200ml chicken or vegetable stock
6-7 sprigs of fresh mint
1/2 a cucumber
5 tbsp olive oil
Block of feta (optional)
1/2 lemon juiced
Soak in heated stock with couscous and 2 tablespoons of olive oil – this will help make it nice and light and fluffy, just how we like it! Set aside and leave to cool down to room temperature.
Next chop up the cucumber, mint, apple and radish (peppers and tomatoes also make great additions).
Once couscous mixture has cooled, add the prepared vegetables and mint and mix together.
The final step is adding a tasty dressing! Add a further 3 tablespoons of olive oil, lemon juice and salt. We also recommend adding some crumbled feta if you have some handy.
Squid in ink
Known locally as ‘arroz con chipirones en su tinta’ this dish is usually found in the Basque region in the north of Spain! It has a distinctive dark colour and has been seen on many picnic tables, with fresh squid found in abundance here thanks to the region’s fantastic coastline. According to our Spanish teams some folk don’t like the thought of it, but they soon get over this when they taste the amazing flavour and texture.
500g fresh squid
950ml fish stock
1 large white onion, finely chopped
1 large green pepper, finely chopped
1 large tomato, finely chopped
4 garlic cloves, finely chopped
130g arroz bomba (short grain rice)
Large glass of Txakoli (white wine)
2-3 tbsp cuttlefish ink
Good fist of chopped parsley
Bring the fish to a boil and then simmer.
Heat a frying/paella pan over medium heat. Add glugs of olive oil. Add the squid with a bit of salt and sauté for 30 seconds. Remove the squid and set aside.

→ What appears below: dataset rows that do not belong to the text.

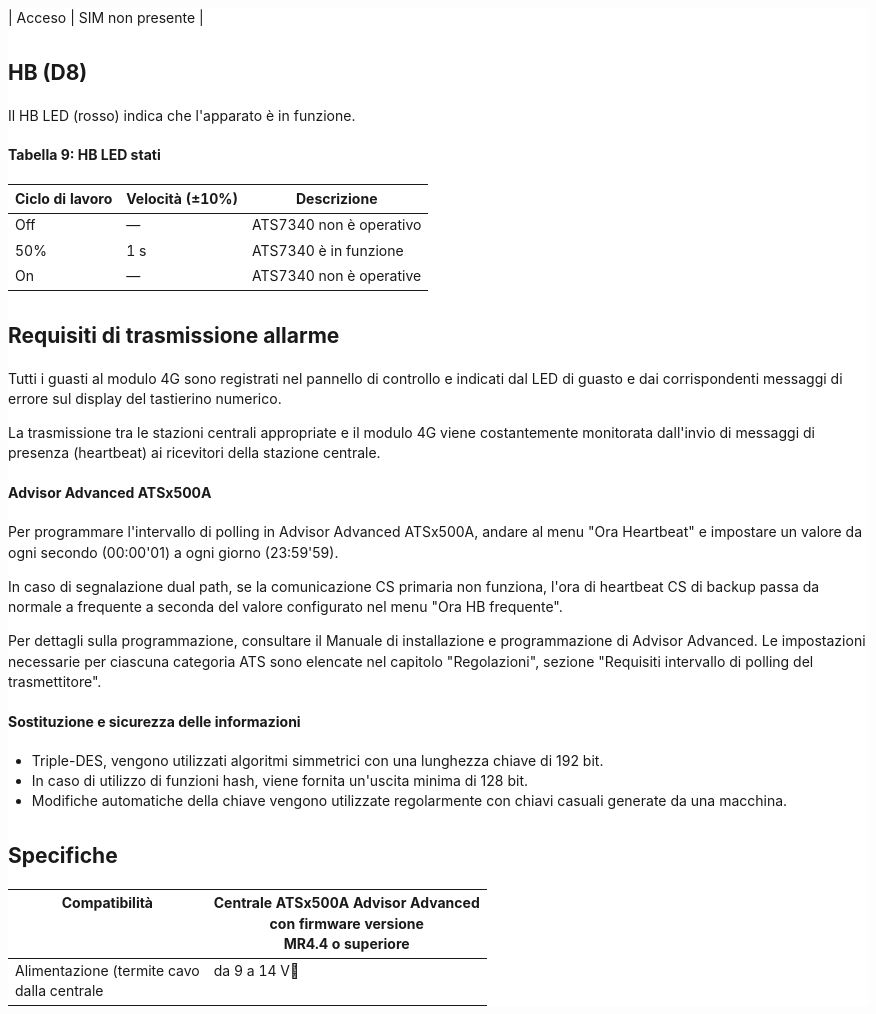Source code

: | Acceso   | SIM non presente         |

## **HB (D8)**

Il HB LED (rosso) indica che l'apparato è in funzione.

#### **Tabella 9: HB LED stati**

| Ciclo di lavoro | Velocità (±10%) | Descrizione             |
|-----------------|-----------------|-------------------------|
| Off             | —               | ATS7340 non è operativo |
| 50%             | 1 s             | ATS7340 è in funzione   |
| On              | —               | ATS7340 non è operative |

## **Requisiti di trasmissione allarme**

Tutti i guasti al modulo 4G sono registrati nel pannello di controllo e indicati dal LED di guasto e dai corrispondenti messaggi di errore sul display del tastierino numerico.

La trasmissione tra le stazioni centrali appropriate e il modulo 4G viene costantemente monitorata dall'invio di messaggi di presenza (heartbeat) ai ricevitori della stazione centrale.

#### **Advisor Advanced ATSx500A**

Per programmare l'intervallo di polling in Advisor Advanced ATSx500A, andare al menu "Ora Heartbeat" e impostare un valore da ogni secondo (00:00'01) a ogni giorno (23:59'59).

In caso di segnalazione dual path, se la comunicazione CS primaria non funziona, l'ora di heartbeat CS di backup passa da normale a frequente a seconda del valore configurato nel menu "Ora HB frequente".

Per dettagli sulla programmazione, consultare il Manuale di installazione e programmazione di Advisor Advanced. Le impostazioni necessarie per ciascuna categoria ATS sono elencate nel capitolo "Regolazioni", sezione "Requisiti intervallo di polling del trasmettitore".

#### **Sostituzione e sicurezza delle informazioni**

- Triple-DES, vengono utilizzati algoritmi simmetrici con una lunghezza chiave di 192 bit.
- In caso di utilizzo di funzioni hash, viene fornita un'uscita minima di 128 bit.
- Modifiche automatiche della chiave vengono utilizzate regolarmente con chiavi casuali generate da una macchina.

## **Specifiche**

| Compatibilità                                                              | Centrale ATSx500A Advisor Advanced<br>con firmware versione<br>MR4.4 o superiore                                             |
|----------------------------------------------------------------------------|------------------------------------------------------------------------------------------------------------------------------|
| Alimentazione (termite cavo<br>dalla centrale                              | da 9 a 14 V                                                                                                                 |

Add the rest of the oil to the pan. Add the onion and green pepper, and fry until tender. Then add the tomato and garlic.
Add the rice to the pan and cook, stirring frequently for 1 minute. Add the wine and simmer another minute. Add the hot stock and the squid ink, and stir. Add the chopped parsley. Simmer over medium heat (do not stir the rice at this point), for about 15 minutes. It should then be tender.
Add squid and serve the dish with lemon wedges and alioli.
A classic British cake often found on our UK picnics and, if not, it’s one you’re almost certain to come across in any of the cafes you’ll stop at en route! Suggested by legendary UK-based guide Steve Woods who always enjoys stopping off at his local Abbott Lodge Farm for a scone on our family bike skills tour in the Lake District.
350g self-raising flour
1/4 tsp salt
1 tsp baking powder
85g butter, cut into cubes
3 tbsp caster sugar
1 tsp vanilla extract
Squeeze of lemon juice
Beaten egg, to glaze
Butter or cream and jam to serve
Heat the oven to 200C/gas 7. Pop flour into a large bowl with salt and baking powder, mix together. Add butter cubes, then rub together until you have fine crumbs, stir in the sugar. Put milk into a jug and heat in a microwave for approx 30 seconds until warm but not hot! Add vanilla extract and lemon juice to this liquid and set aside.
Pop a biking tray in the oven to heat up.
Make a well in the dry mixture, then pour in liquid and combine with a cutlery knife – it should be quite a wet mixture!
Sprinkle some flour onto the work surface and tip the dough out onto it. Sprinkle some of the flour onto the mix and fold 3 times, roll it into round shape that’s approximately 4cm deep.
Take a cutter and dip in flour. Cut out your scones from the dough and brush the tops with beaten egg, pop onto a hot baking tray and bake for 10 minutes until golden on the top!
Once cooled on a rack they are ready to serve with lashings of your favourite accompaniment – we personally love them with all the works!